3. List concrete issues (empty if clean).
Log: Verify: queries <OK|FAIL>, rendered <yes|no>, <N> issues.
Fix sub-step — if issues is non-empty, dispatch ONE more subagent (label: verify:fix, still phase Verify) returning IMPL_SCHEMA:
Fix these dashboard issues:
1. <issue1>
2. <issue2>
Files: <impl.filesChanged>
Record its notes as fixNotes (else fixNotes = "(clean)").
Phase 5 — PR
phase('PR'). One subagent. Returns JSON matching PR_SCHEMA:
{ prUrl: string, branch: string, summary: string, notes?: string }
(required: prUrl, branch, summary)
PR block (translated from the built-in):
Open a PR for this dashboard.
## Request
<TASK>
Files: <impl.filesChanged>
<Screenshot: <screenshotPath> — only if verify produced one>
## Instructions
1. Run any repo lint/format on the dashboard files.
2. Create a branch (e.g. `dashboard/<subject>`) before committing.
3. Commit. If no git remote is configured, skip `git push`/`gh pr create`, commit locally,
and return `prUrl: null` with a note. Otherwise push and open a PR. Include the panel
list and screenshot (if any) in the body.
4. Return PR URL (or null), branch, and a 2-3 sentence summary.
Output format
Return a final object/summary (translated from the built-in's return value):
# Dashboard built — <design.title>
**Summary:** <pr.summary> (or "PR step incomplete. Dashboard at <targetPath>")
- **PR:** <prUrl> (null if PR step incomplete)
- **Branch:** <branch>
- **Framework:** <framework>
- **Target path:** <targetPath>
- **Panels (<N>):** <panel names, comma-separated>
- **Files changed:** <filesChanged>
- **Verify:** queries <OK|FAIL>, rendered <yes|no>, screenshot <path|none>
- **Fix notes:** <fixNotes>
Notes
- This skill writes and commits code. It is NOT read-only like
review-branch. It creates dashboard file(s) at targetPath, may touch an index/nav file, commits, pushes, and opens a PR. Confirm scope before running on a shared branch.
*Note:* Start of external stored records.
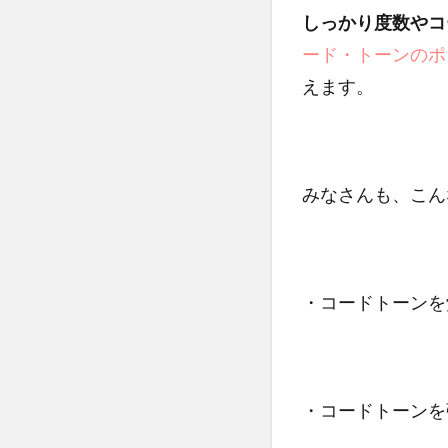
しっかり度数やコ
ード・トーンのポ
えます。
みなさんも、こん
・コードトーンを
・コードトーンを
- The pipeline is strictly sequential — never dispatch the 5 phases in parallel; each depends on the prior phase's JSON. Early-stop and surface blockers if Discover, Design, or Implement fail to return their required fields.
- Implementation MUST pattern-match
examplePath exactly (same JSON schema / component patterns / DSL). The Discover phase earns its keep here — a good examplePath is what makes Implement land cleanly.
- The Verify phase is load-bearing: validate every query/metric against real tables before opening the PR. The optional fix sub-step closes the loop on any issues it finds.
subagent_type: general-purpose for all phases (they grep, write files, run linters, and open PRs). Verify may render + screenshot via Playwright when the framework supports it.
- Provenance: faithfully translated from Claude Code's built-in workflow. This plugin is a demo/preview of the upcoming native
/workflows feature — it works today via standard Agent/Task subagents.